DFKI-NLP / thermostat

Collection of NLP model explanations and accompanying analysis tools
Apache License 2.0
145 stars 8 forks source link

LIME token similarity kernel for input.shape[0] > 1 #9

Closed nfelnlp closed 3 years ago

nfelnlp commented 3 years ago

The assertion in the token_similarity_kernel function of ExplainerLimeBase

assert original_input.shape[0] == perturbed_input.shape[0]  == 1

https://github.com/nfelnlp/thermostat/blob/24177342945e834552a6df956ae59fdf1e69335b/src/thermostat/explainers/lime.py#L47

only works for IMDB so far. An error is thrown for MNLI, so I debugged it and found out that the two input shapes can still be equal, although they're not exactly 1. I assume this is because it has two text fields ("premise", "hypothesis") instead of one. The calculation below can still be performed with .shape[0]==2.

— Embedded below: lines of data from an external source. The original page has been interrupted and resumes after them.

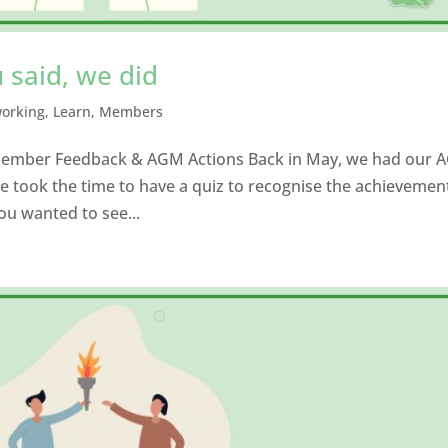
 said, we did
working
,
Learn
,
Members
 Member Feedback & AGM Actions Back in May, we had our 
e took the time to have a quiz to recognise the achievemen
ou wanted to see...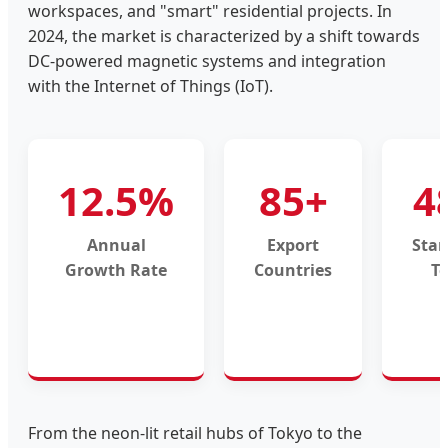
workspaces, and "smart" residential projects. In
2024, the market is characterized by a shift towards
DC-powered magnetic systems and integration
with the Internet of Things (IoT).
12.5%
85+
4
Annual
Export
Sta
Growth Rate
Countries
T
From the neon-lit retail hubs of Tokyo to the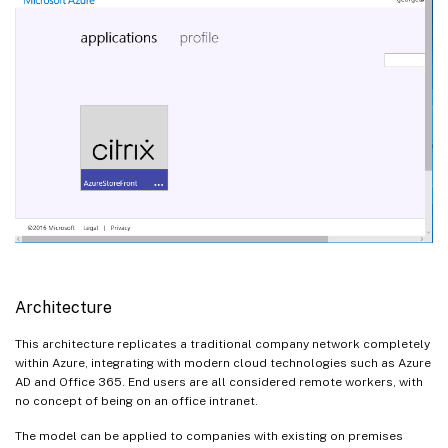
Architecture
This architecture replicates a traditional company network completely
within Azure, integrating with modern cloud technologies such as Azure
AD and Office 365. End users are all considered remote workers, with
no concept of being on an office intranet.
The model can be applied to companies with existing on premises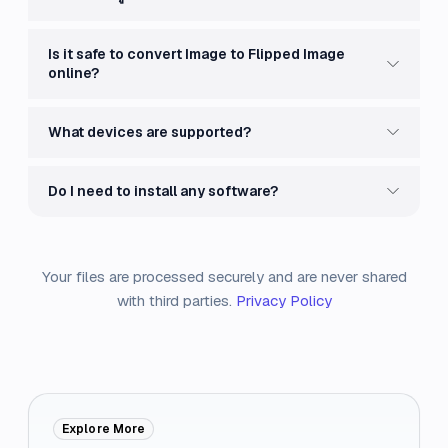
Is it safe to convert Image to Flipped Image
online?
What devices are supported?
Do I need to install any software?
Your files are processed securely and are never shared
with third parties.
Privacy Policy
Explore More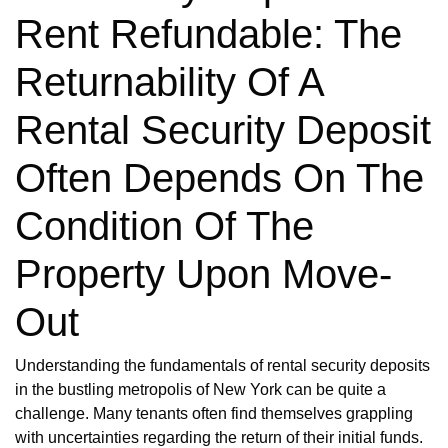
Rent Refundable: The
Returnability Of A
Rental Security Deposit
Often Depends On The
Condition Of The
Property Upon Move-
Out
Understanding the fundamentals of rental security deposits
in the bustling metropolis of New York can be quite a
challenge. Many tenants often find themselves grappling
with uncertainties regarding the return of their initial funds.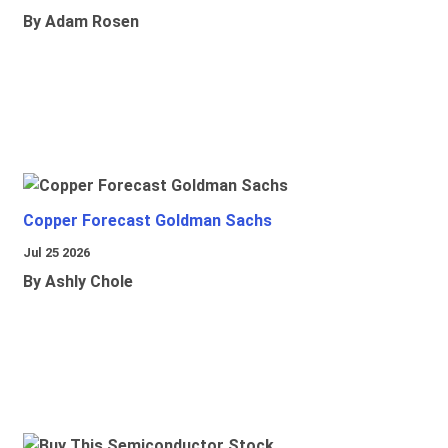
By Adam Rosen
Copper Forecast Goldman Sachs
Jul 25 2026
By Ashly Chole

Do you think removing the == 1 at the end of the assertion would be fine?

rbtsbg commented 3 years ago

That should be the batch dimension, which should be set in the configs.

The two MNLI input strings are typically concatenated by the tokenizer, using a SEP separator token.

The tensor that is passed to the explainer should be the one returned in data.py where such things are handled, i.e. the concatenation.

Note that some models do not have the batch dim at position 0. In these cases a workaround needs to be devised.

nfelnlp commented 3 years ago

Ah, of course, thanks. Totally forgot about the batch dimension. So for LIME, the batch dimension should always be one? I will write a separate assert thingy for that then. What do you suggest for the workaround you mentioned?

nfelnlp commented 3 years ago

Batch size and internal_batch_size has to be exactly 1 in order to run explainer jobs with LIME.